– Это еще что, – утешал меня Надзиратель. – Погоди, скоро болезни начнутся.
Это уж обязательно, думал я. Трахома, воспаление внутреннего уха, авитаминоз, дизентерия, инфекции мочевыводящих путей. Малярия, холера, туберкулез, тиф. И я слыхал про новую заразу, у которой нет еще имени. Она косит шлюх -говорят, они сперва превращаются в ходячие скелеты, а потом подыхают, но сутенеры из злачных мест Каматипуры скрывают это. Тут мне, правда, контакт со шлюхой не грозит.
Из-за комариных укусов и тараканов мне начало казаться, что моя кожа отлипает от тела, как мне давным-давно снилось. Но в нынешнем варианте сна вместе с кожей я лишался всех составных частей моей личности. Я становился никем, ничем; точнее сказать – тем, что из меня хотели сотворить. Я превращался в то, чем меня обзывал Надзиратель, что чуяли мои ноздри, к чему с растущим вожделением приглядывались крысы. Я превращался в тухлятину.
Я пытался уцепиться за прошлое. Я искал виновных в моем горьком несчастье и винил больше всех мать, которой отец не в силах был сказать «нет». – Ибо что это за мать, если она готова без всякой серьезной причины уничтожить своего ребенка, своего единственного сына? – Не мать, а чудовище!
Мы вошли в эпоху чудовищ – калиюгу, когда косоглазая, кровавоязыкая Кали [108], наша бешеная богиня, носится повсюду в губительном танце. – И помни, о Беовульф, что мать Гренделя [109] еще страшней, чем он сам… Ах, Аурора, как легко ты обратилась к детоубийству, с какой ледяной стремительностью ты решилась отправить свою плоть и кровь на последнее издыханье, извергнуть сына из атмосферы материнской любви и бросить в безвоздушное пространство, где язык его распухнет, глаза вылезут из орбит и он умрет ужасной смертью!
– Лучше бы ты искрошила меня в младенчестве, мама, -прежде, чем я с моей рукой-дубинкой вырос в этого молодого старика.
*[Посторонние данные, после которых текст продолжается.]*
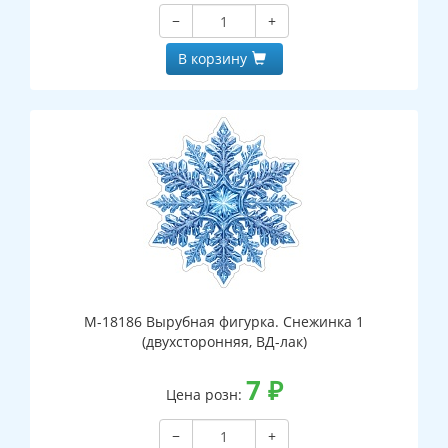
−
+
В корзину
М-18186 Вырубная фигурка. Снежинка 1
(двухсторонняя, ВД-лак)
7
₽
Цена розн:
−
+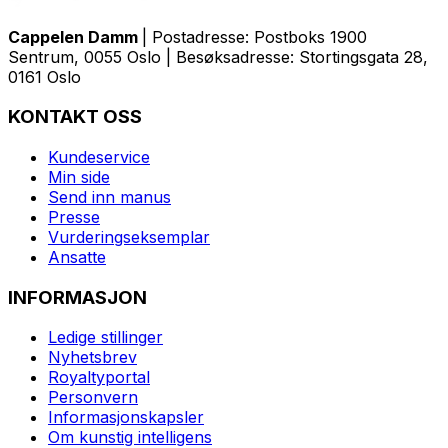
Cappelen Damm
| Postadresse: Postboks 1900
Sentrum, 0055 Oslo | Besøksadresse: Stortingsgata 28,
0161 Oslo
KONTAKT OSS
Kundeservice
Min side
Send inn manus
Presse
Vurderingseksemplar
Ansatte
INFORMASJON
Ledige stillinger
Nyhetsbrev
Royaltyportal
Personvern
Informasjonskapsler
Om kunstig intelligens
У тебя всегда был к этому вкус – к пинкам и толчкам, к шлепкам и тычкам. Смотри, под твоими ударами смуглая кожа ребенка начинает играть радужными кровоподтеками, похожими на бензиновые пятна. УХ, как он вопит! Сама луна бледнеет от этих воплей. Но ты безжалостна и неутомима. А когда он уже весь ободран, превращен в массу без оболочки, в существо без четких границ, тогда твои руки смыкаются у него на горле, и мнут, и жмут; воздух вырывается из его тела сквозь все отверстия, он пердит собственной жизнью, как ты, мама, однажды пернула и выпустила его в жизнь… и вот уже в нем остался один только вздох, один последний колышущийся пузырек надежды…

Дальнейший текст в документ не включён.